Mondale has some advantages that previous front runners did not enjoy. In 1984 there will be no opportunity for a little-known candidate to build momentum gradually, as George McGovern did in 1972 and Jimmy Carter did in 1976. The early bunching of primaries and caucuses puts a higher than usual premium on precisely the factors that are Mondale's strengths: money, organization, a well-known name and a sharply defined appeal to party loyalists. Those strengths are so formidable, in fact, that it will be difficult for Glenn to score a knockout, even if he wins the early rounds.
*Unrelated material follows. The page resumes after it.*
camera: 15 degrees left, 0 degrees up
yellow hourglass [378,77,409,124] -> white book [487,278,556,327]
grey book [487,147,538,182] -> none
By the same token, Mondale will be hard pressed to K.O. Glenn, whose hero status gives him a staying power unavailable to most ordinary politicians. So much for the sudden-death first-inning theory.

Through the early half of this year, Mondale had raised roughly $5 million, just about twice as much as Glenn. True, Mondale's expenses are higher—for example, he had to stage that extravagant sideshow in Maine—and Glenn currently is about matching him in fund raising. But as far back as the beginning of 1982, Mondale had a computerized list of 25,000 people around the country who could be tapped for small contributions by direct-mail solicitation. Glenn's aides are only now putting together a similar list.
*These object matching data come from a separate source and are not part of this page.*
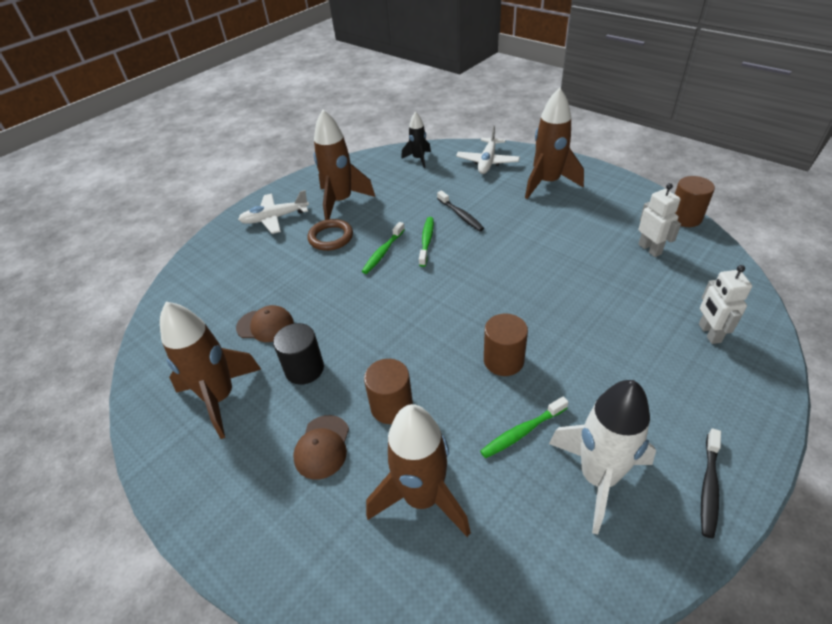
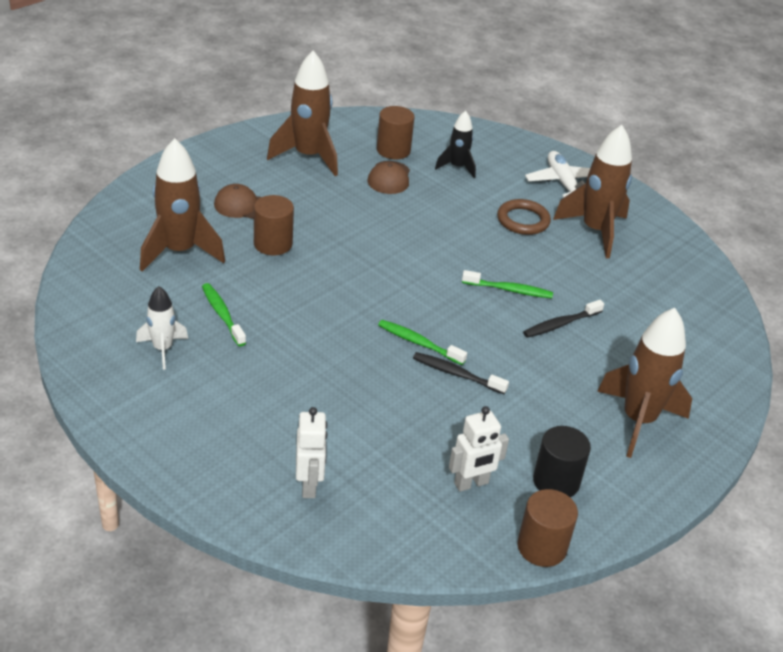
camera: 85 degrees right, 5 degrees down
black cylinder [273,323,324,385] -> black cylinder moved to [533,426,591,497]
green toothbrush [362,222,405,274] -> green toothbrush moved to [378,320,467,365]
black rocket [401,112,431,168] -> black rocket moved to [435,111,476,178]
white plane [456,126,520,174] -> none
brown cylinder [484,314,528,376] -> brown cylinder moved to [377,106,414,159]
white rocket [549,380,656,534] -> white rocket [136,286,188,370], size x0.56
white robot [699,265,752,344] -> white robot turned 90 degrees clockwise [296,407,327,498]
black toothbrush [701,429,721,539] -> black toothbrush moved to [413,352,509,394]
Mondale has the best organization money can buy. Concedes Glenn's press secretary, Greg Schneiders: "If we had a choice between our organization or Mondale's, we'd take his." Mondale and his aides usually fly first class; press secretaries and other campaign assistants tend to him in relays. On a campaign swing to Maine, Chivas Regal Scotch flowed and the sandwiches were lobster.

Iowa's first-in-the-nation caucuses, and New Hampshire's earliest-of-all primary give those states weight way out of proportion to the number of delegates they choose. In both places, Mondale's aides hunch over smart new computers, while Glenn's operatives scribble on yellow legal pads. This week Mondale will open six field offices throughout Iowa; no other candidate has an office outside Des Moines.